Total withdrawal from exploration - attractive as it has no impact on current production - could hit earnings in decades to come especially at a time when smaller explorers and miners cannot raise cash to fill the gap left by big players.
"If you stop your most fundamental greenfield exploration, for the majors you won't miss it for a very long time. But you will wake up one day, want to the go to the cupboard of future options and find it a little bit bare," McIntosh said in a telephone interview from Singapore.
Cutting exploration, has proved an easy win for miners under pressure, as prices and demand cool, to reduce costs that ballooned during the boom years.
Exploration typically requires little committed spending, staff can be easily moved and cuts have little immediate impact.
A project can take two decades to develop from the idea of entering a country, to a decision on whether to begin mining.
Virtually all miners have cut back - including Rio, which uncovered giant deposits from Peru to Guinea in the last decade but more than halved spending on exploration in the first half of this year.
It cut $483 million of exploration and evaluation costs in the first six months - more than half its 2013 reduction target - and slowed work at projects including U.S. copper mine Resolution.
McIntosh, a veteran of almost three decades who has worked in 45 countries, said less cash now may not mean fewer finds.
"One of our experiences from the 1980s and 1990s is that when you have a lot of money to invest, people tend to get busy but they are not necessarily busy being successful," he said.
PRIORITISE AND PLAN
"It is much more about how you prioritise and plan."

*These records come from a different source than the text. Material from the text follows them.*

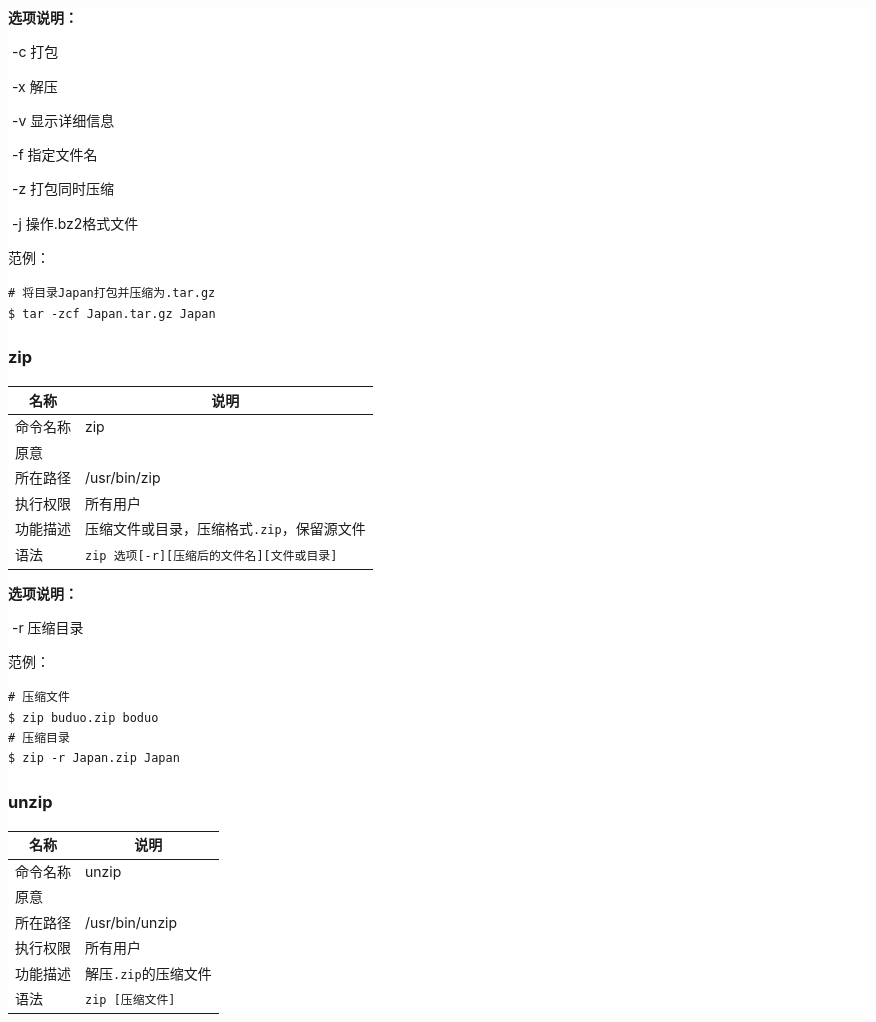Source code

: **选项说明：**

​	-c 打包

​	-x 解压

​	-v 显示详细信息

​	-f 指定文件名

​	-z 打包同时压缩 

​	-j 操作.bz2格式文件

范例：

```shell
# 将目录Japan打包并压缩为.tar.gz
$ tar -zcf Japan.tar.gz Japan
```

### zip

| 名称   | 说明                            |
| ---- | ----------------------------- |
| 命令名称 | zip                           |
| 原意   |                               |
| 所在路径 | /usr/bin/zip                  |
| 执行权限 | 所有用户                          |
| 功能描述 | 压缩文件或目录，压缩格式`.zip`，保留源文件      |
| 语法   | `zip 选项[-r][压缩后的文件名][文件或目录] ` |

**选项说明：**

​	-r 压缩目录

范例：

```shell
# 压缩文件
$ zip buduo.zip boduo
# 压缩目录
$ zip -r Japan.zip Japan
```

### unzip

| 名称   | 说明             |
| ---- | -------------- |
| 命令名称 | unzip          |
| 原意   |                |
| 所在路径 | /usr/bin/unzip |
| 执行权限 | 所有用户           |
| 功能描述 | 解压`.zip`的压缩文件  |
| 语法   | `zip [压缩文件] `  |
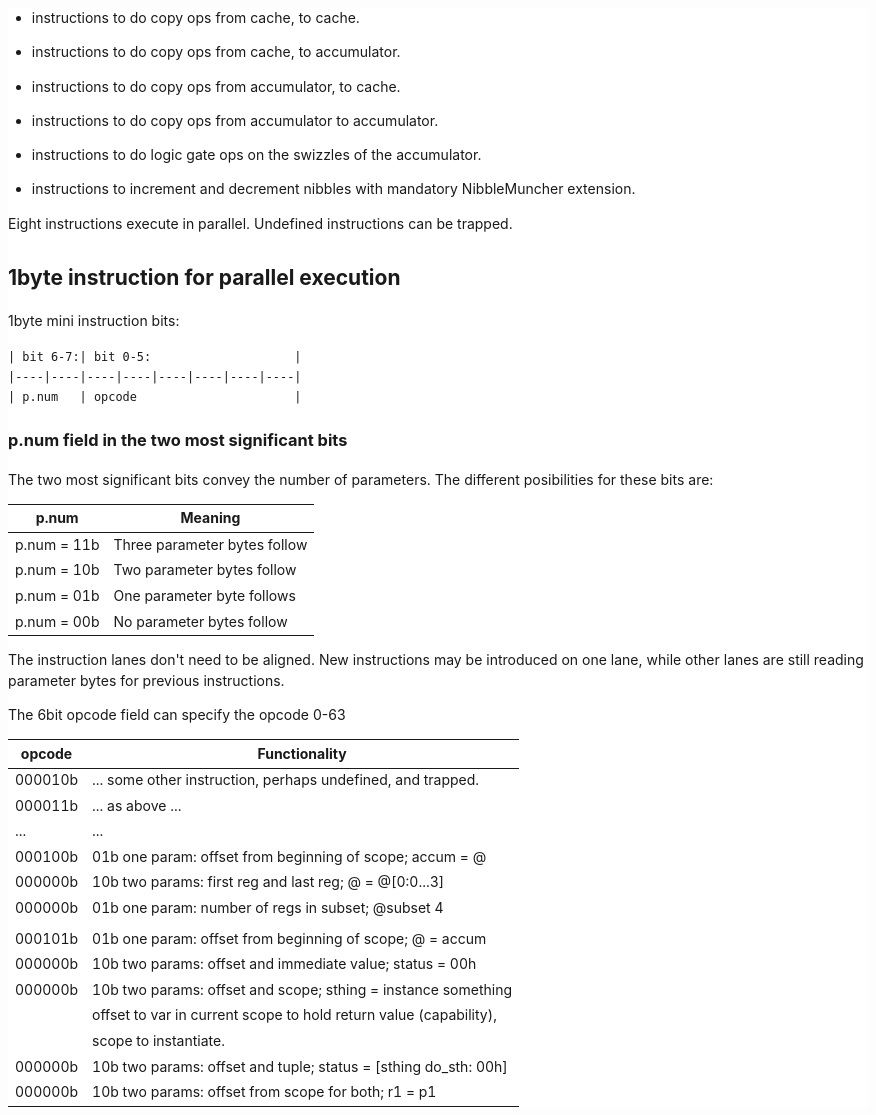 - instructions to do copy ops from cache, to cache.
- instructions to do copy ops from cache, to accumulator.
- instructions to do copy ops from accumulator, to cache.
- instructions to do copy ops from accumulator to accumulator.

- instructions to do logic gate ops on the swizzles of the accumulator.

- instructions to increment and decrement nibbles with mandatory NibbleMuncher extension.

Eight instructions execute in parallel. Undefined instructions can be trapped.

## 1byte instruction for parallel execution

1byte mini instruction bits:
```
| bit 6-7:| bit 0-5:                    |
|----|----|----|----|----|----|----|----|
| p.num   | opcode                      |
```

### p.num field in the two most significant bits

The two most significant bits convey the number of parameters. The different
posibilities for these bits are:

| p.num       | Meaning                      |
|-------------|------------------------------|
| p.num = 11b | Three parameter bytes follow |
| p.num = 10b | Two parameter bytes follow   |
| p.num = 01b | One parameter byte follows   |
| p.num = 00b | No parameter bytes follow    |

The instruction lanes don't need to be aligned. New instructions may be introduced
on one lane, while other lanes are still reading parameter bytes for previous
instructions.

The 6bit opcode field can specify the opcode 0-63

| opcode  | Functionality                                                     |
|---------|-------------------------------------------------------------------|
| 000010b | ... some other instruction, perhaps undefined, and trapped.       |
| 000011b | ... as above ...                                                  |
| ...     | ...                                                               |
| 000100b | 01b one param: offset from beginning of scope;  accum = @         |
| 000000b | 10b two params: first reg and last reg;         @ = @[0:0...3]    |
| 000000b | 01b one param: number of regs in subset;        @subset 4         |
|         |                                                                   |
| 000101b | 01b one param: offset from beginning of scope;  @ = accum         |
| 000000b | 10b two params: offset and immediate value;     status = 00h      |
| 000000b | 10b two params: offset and scope;     sthing = instance something |
|         | offset to var in current scope to hold return value (capability), |
|         | scope to instantiate.                                             |
| 000000b | 10b two params: offset and tuple;   status = [sthing do_sth: 00h] |
| 000000b | 10b two params: offset from scope for both;     r1 = p1           |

During the boom years, when miners were chasing volumes at all cost, Rio increased its exploration spending at a fraction of the average rate in the industry.
According to McIntosh, Rio's spending rose 2.5 times between 2004 and 2012, compared with a nine-fold industry-wide increase.
He put that down to an exploration plan, linked to Rio's strategic priorities, that treats its options like a pharmaceutical company would treat its research and development portfolio. Every project phase is separated by a "gate", or a decision on whether it should continue.
Cutbacks so far, he said, have been largely covered by lower prices for outside services and contractors, which have cooled alongside metals demand, as big and small miners ret1reat.
HITTING PAY DIRT
Rio, McIntosh said, has had one of the highest success rates in the industry.
Since 2002, his 500-strong team have found nine "tier one" deposits - projects that have the scale and quality to appeal to a major. These include the Simandou iron ore mine in Guinea, and Resolution, owned with BHP Billiton - both among the world's largest untapped deposits.
Rival BHP has cut virtually all exploration except for copper and oil and gas.
Rio, though, has remained active even in iron ore - a steelmaking ingredient that already accounts for almost 90 percent of its earnings.
Most of the iron ore activity is so-called brownfield - working around an existing operation - often preferred as it is cheaper. But there is also activity outside Rio's core Australian base to keep options open.
"There is just a very small effort to make sure we don't miss a deposit that could be a game changer," McIntosh said.
Like other miners Rio has pushed into increasingly difficult regions to seek the next big deposit - and has continued despite delays and difficult negotiations over its mine in Mongolia and the 2008 revocation of part of its concession in Guinea.
McIntosh said there may be some "hidden" deposits in established locations such as Chile, for copper, that are becoming visible with new technology. But Rio will also keep an eye on developing regions.
This includes Laos, where it is moving towards a discovery, India, where it has made a diamond find, or China, where it has a venture with state-owned miner Chinalco.